--- Text under study Enclosed Below ---
Solving Double Execution of Java's paint()
Method by Counting Down to the Heat Death of the Universe
ArnoldC implementation of the heat death algorithm proposed in "Solving Double Execution of Java's paint() Method by Counting Down to the Heat Death of the Universe"
, published for SIGBOVIK 2022.
The published paper is available in the online proceedings: http://sigbovik.org/2022/proceedings.pdf, pp. 111-137.
Other less interesting implementations were written for Ruby (section 3.9), Go (3.12), Scratch (3.14), and OCAML (3.15).
Extracted from the published paper, section 3.18 of SIGBOVIK 2022 proceedings p.120.
--- End of Enclosed Text under study ---
--- Dataset records Enclosed Below ---
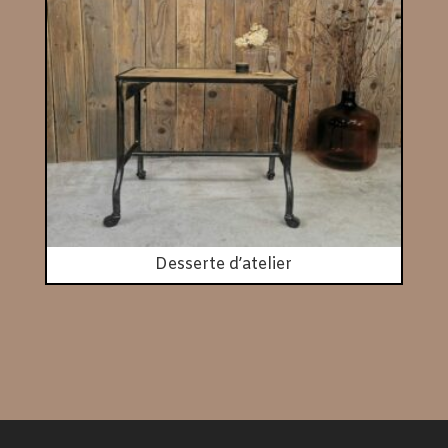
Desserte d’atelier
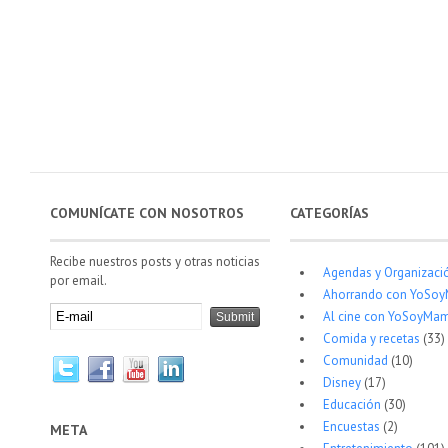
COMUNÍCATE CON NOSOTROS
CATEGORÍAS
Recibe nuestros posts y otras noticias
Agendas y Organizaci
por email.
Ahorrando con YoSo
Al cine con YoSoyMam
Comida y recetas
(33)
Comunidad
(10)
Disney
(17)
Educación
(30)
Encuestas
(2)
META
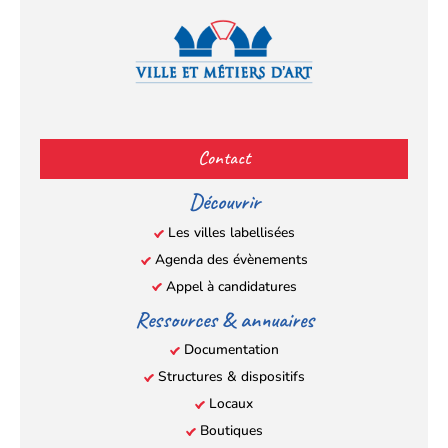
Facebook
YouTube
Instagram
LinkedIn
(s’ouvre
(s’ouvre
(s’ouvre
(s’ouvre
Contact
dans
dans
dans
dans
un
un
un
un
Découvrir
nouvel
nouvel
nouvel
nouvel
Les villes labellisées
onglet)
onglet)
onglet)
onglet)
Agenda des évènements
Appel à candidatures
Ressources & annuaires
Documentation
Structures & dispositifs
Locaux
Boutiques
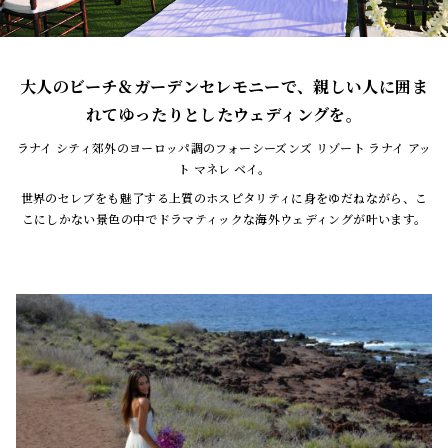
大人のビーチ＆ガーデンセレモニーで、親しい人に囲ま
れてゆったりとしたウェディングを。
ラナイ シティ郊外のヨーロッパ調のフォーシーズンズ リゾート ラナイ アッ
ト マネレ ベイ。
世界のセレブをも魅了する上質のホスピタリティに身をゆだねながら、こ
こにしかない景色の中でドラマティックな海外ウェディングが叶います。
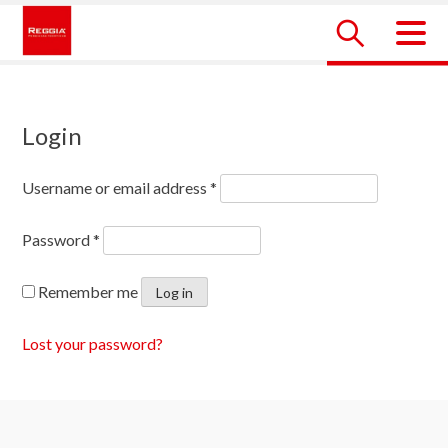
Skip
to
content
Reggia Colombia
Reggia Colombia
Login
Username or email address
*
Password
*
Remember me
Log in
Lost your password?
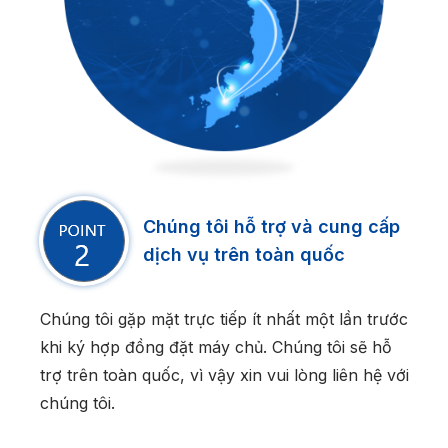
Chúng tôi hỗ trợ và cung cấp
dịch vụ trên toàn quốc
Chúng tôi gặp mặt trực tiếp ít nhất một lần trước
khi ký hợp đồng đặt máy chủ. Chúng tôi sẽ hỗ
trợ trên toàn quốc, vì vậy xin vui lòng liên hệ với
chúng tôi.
--- End of Enclosed Dataset records ---
● **Exercise set**:
1: Decide whether each statement agrees with the text on the heat death algorithm. Answer yes or no, and quote the exact words from the text that decide it. (a) The paper fills pages 111 to 137 of the online proceedings. (b) One of the other implementations was written in Python. (c) The ArnoldC implementation was taken from section 3.18 of the paper.
2: Copy the passage of the text on the heat death algorithm starting with "The published paper is" and going on through "and OCAML (3.15).", substituting "Perl" for "Ruby".
3: Continue the text on the heat death algorithm from the point where it stops.

● **Response list**:
1:
(a) Yes: "The published paper is available in the online proceedings: http://sigbovik.org/2022/proceedings.pdf, pp. 111-137."
(b) No: "Other less interesting implementations were written for Ruby (section 3.9), Go (3.12), Scratch (3.14), and OCAML (3.15)."
(c) Yes: "Extracted from the published paper, section 3.18 of SIGBOVIK 2022 proceedings p.120."

2:
The published paper is available in the online proceedings: http://sigbovik.org/2022/proceedings.pdf, pp. 111-137.
Other less interesting implementations were written for Perl (section 3.9), Go (3.12), Scratch (3.14), and OCAML (3.15).

3:
ArnoldC is an imperative JVM-bytecode assembly language in which instructions and basic keywords are replaced with one-liners from different Arnold Schwarzenegger movies. The language, having its syntax comprised of well-known phrases, is an ideal choice for applications developed by fans and movie-goers. Promisingly, its code is also readable by almost any individual, with or without any formal programming knowledge, as it only requires proficiency in English and Schwarzenegger mannerisms. The language, compiling directly to JVM bytecode, is also able to run on any platform without recompilation. Tragically, ArnoldC has no built-in support for bignums, timing functionality, nor any way to make system calls. As such, traditional methods like those presented in other languages [looping, system calls, etc] are provably impossible.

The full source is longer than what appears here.